In Nutrition Facts, nutrients are declared based on a food serving size. Serving sizes are regulated by the FDA and determined by a reference amount of food customarily consumed per eating occasion, or RACC table, for different food categories. Choosing the wrong serving size is a common mistake and can be a challenging exercise when food does not fit neatly into any one category. Servings must also be displayed in an appropriate common household measure like a teaspoon, tablespoon, or cups. 21 C.F.R. § 101.12(b). This allows consumers to compare the nutrition values between different options for the same categories of food. It empowers them to make healthy eating choices for themselves and their families.
The FDA is not so much concerned about the method food manufacturers use for nutritional analysis, and database calculations are an acceptable method in most cases. They are more concerned that the resulting Nutrition Facts be truthful and not misleading. Their role in regulating food labeling is more of an enforcement function rather than an approval function. The FDA does not approve food labels or the Nutrition Facts on them. However, they do regulate food labeling and enforce those regulations as resources allow and necessity guides them. If they do decide to decide about the truthfulness of the Nutrition Facts on a food label they will obtain samples and send them in for chemical analysis by an accredited laboratory. There is a protocol for this sampling and accepted methods of analysis that are used. This protocol and accepted methods of nutrition analysis are the gold standards for the food industry.

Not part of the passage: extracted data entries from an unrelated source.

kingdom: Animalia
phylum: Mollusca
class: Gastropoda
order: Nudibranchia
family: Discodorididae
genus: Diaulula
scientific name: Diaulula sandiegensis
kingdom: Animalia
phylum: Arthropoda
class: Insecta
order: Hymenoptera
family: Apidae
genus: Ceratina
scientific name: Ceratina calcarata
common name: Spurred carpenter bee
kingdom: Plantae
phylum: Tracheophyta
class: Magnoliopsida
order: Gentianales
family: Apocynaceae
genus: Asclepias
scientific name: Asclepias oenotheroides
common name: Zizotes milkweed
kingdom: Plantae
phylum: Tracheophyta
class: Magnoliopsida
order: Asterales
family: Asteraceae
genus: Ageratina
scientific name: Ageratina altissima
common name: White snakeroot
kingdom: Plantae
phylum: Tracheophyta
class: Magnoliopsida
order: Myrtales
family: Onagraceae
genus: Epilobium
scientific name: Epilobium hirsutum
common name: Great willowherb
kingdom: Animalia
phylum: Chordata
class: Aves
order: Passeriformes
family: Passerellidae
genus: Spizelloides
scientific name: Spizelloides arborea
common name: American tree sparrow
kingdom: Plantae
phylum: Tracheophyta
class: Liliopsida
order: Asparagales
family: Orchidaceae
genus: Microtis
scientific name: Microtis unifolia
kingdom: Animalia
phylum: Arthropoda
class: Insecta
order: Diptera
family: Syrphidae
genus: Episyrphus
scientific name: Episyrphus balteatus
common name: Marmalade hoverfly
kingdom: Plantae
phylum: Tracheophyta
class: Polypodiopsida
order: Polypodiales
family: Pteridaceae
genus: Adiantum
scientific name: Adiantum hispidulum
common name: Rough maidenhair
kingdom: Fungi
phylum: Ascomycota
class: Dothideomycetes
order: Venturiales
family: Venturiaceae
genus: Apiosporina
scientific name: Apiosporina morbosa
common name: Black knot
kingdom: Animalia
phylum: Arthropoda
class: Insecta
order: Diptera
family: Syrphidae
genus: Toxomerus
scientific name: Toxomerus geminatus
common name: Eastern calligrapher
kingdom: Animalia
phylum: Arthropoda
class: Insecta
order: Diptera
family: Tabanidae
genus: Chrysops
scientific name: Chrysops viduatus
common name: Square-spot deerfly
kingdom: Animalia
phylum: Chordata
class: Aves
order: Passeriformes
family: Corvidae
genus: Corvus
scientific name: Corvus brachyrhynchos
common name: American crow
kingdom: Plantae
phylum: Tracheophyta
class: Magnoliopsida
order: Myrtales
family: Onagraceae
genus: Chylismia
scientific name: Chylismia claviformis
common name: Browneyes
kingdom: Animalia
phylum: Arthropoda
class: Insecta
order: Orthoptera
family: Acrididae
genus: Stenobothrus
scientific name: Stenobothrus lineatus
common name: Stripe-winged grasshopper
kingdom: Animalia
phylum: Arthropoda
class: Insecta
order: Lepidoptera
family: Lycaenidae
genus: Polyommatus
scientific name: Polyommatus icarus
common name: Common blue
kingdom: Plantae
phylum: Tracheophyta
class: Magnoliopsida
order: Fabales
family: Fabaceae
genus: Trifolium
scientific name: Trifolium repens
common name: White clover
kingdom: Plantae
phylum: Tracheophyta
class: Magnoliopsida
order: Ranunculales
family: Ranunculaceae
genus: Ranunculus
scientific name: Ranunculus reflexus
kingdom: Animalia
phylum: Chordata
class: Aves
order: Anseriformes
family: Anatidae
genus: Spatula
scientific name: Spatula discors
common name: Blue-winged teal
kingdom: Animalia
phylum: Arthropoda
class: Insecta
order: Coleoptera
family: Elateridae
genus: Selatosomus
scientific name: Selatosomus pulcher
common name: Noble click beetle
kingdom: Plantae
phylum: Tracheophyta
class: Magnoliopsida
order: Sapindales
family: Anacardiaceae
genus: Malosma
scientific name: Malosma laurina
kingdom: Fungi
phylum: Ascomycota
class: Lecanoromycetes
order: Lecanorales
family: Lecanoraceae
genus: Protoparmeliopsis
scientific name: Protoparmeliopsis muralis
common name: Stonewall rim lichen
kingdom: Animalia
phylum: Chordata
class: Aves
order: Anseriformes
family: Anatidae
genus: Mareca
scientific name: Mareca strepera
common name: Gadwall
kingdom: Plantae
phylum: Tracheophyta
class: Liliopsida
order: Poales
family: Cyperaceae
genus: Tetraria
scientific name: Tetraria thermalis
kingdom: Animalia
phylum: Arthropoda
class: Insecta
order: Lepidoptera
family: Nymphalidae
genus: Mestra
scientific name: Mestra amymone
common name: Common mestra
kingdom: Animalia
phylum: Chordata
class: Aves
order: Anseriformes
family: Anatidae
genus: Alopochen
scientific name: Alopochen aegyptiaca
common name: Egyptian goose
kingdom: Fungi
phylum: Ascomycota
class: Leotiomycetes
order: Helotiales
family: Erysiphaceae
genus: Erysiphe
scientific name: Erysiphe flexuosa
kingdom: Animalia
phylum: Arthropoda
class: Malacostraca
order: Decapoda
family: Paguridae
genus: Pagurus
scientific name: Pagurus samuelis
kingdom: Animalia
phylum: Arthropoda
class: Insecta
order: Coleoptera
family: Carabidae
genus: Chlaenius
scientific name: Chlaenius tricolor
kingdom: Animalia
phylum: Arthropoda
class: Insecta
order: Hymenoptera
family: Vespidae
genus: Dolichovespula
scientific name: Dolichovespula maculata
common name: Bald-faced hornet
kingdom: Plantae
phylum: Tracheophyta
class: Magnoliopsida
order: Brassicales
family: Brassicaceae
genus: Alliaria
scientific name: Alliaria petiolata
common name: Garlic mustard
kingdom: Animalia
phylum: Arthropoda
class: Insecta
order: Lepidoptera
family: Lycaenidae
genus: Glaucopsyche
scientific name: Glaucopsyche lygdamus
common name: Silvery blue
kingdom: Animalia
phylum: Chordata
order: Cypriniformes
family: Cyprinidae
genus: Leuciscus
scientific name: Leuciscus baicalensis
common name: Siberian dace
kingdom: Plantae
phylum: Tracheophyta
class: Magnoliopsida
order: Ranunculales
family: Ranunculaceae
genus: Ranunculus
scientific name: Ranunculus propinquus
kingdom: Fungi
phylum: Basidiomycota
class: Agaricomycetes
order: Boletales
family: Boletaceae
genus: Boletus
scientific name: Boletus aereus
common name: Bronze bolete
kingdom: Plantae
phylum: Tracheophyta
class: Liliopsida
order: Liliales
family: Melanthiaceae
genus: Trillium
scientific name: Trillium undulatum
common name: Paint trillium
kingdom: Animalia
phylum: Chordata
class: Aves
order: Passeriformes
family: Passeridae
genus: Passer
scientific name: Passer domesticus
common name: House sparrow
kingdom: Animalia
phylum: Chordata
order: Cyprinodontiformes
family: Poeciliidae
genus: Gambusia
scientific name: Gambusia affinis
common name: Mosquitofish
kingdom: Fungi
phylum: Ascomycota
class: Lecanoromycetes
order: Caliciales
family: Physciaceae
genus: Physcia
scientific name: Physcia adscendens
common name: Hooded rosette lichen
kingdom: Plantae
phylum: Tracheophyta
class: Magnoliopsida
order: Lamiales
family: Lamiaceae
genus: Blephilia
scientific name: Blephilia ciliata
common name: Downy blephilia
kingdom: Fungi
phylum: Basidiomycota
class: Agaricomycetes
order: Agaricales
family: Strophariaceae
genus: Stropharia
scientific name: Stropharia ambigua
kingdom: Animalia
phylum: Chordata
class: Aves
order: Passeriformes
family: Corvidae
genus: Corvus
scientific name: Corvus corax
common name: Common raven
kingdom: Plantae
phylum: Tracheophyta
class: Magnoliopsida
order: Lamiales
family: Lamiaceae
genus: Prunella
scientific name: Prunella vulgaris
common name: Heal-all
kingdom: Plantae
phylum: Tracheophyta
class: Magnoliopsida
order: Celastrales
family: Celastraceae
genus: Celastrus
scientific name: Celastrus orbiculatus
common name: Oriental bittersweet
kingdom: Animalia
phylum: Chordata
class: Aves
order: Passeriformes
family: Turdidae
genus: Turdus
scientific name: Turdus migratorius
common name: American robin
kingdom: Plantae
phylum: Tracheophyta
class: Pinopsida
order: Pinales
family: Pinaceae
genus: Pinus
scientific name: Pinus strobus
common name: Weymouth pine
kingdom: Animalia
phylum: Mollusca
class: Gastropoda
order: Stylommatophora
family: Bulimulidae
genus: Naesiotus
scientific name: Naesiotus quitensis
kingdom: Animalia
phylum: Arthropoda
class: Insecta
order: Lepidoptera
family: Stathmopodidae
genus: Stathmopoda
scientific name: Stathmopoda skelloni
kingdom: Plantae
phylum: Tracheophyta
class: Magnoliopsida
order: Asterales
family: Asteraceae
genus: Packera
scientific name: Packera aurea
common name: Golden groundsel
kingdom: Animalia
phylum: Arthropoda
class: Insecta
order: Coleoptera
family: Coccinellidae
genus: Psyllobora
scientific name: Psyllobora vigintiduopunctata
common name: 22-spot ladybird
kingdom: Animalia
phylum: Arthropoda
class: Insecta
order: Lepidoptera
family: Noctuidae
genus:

A chemical nutritional analysis is not necessary or required by the FDA in most cases. A recipe, or database, analysis is generally an appropriate, and accurate, method of nutritional analysis for most types of food. There are also the added benefits of speed and economy with this method. The main concern with database analysis is that the results be truthful and not misleading compared to what the FDA would find when performing chemical analysis on the food. For database nutrition analysis the results are only as good as the recipe information provided to the analyst and the quality of the nutrient data used. When the information is good a database analysis can be as accurate and reliable as a chemical analysis of the food.
There are times when only a chemical nutrition analysis is appropriate. For instance, nutrient content claim substantiation over the shelf life of a product can only be done through chemical analysis in the laboratory. Chemical analysis is also necessary when other methods of nutritional analysis are not appropriate for the type of food or for the processing techniques used to make the food. Beef jerky is a classic example of a food that should be analyzed chemically for nutrient content. Often the process to make beef jerky includes a marinade that is discarded followed by a drying process where juices fall off of the jerky. This complicated process makes recipe analysis from a nutrient database inappropriate. Other types of foods where chemical nutritional analysis is recommended include fermented and/or cultured foods like kombucha, cheese or kimchi, pickled foods, and nut milk.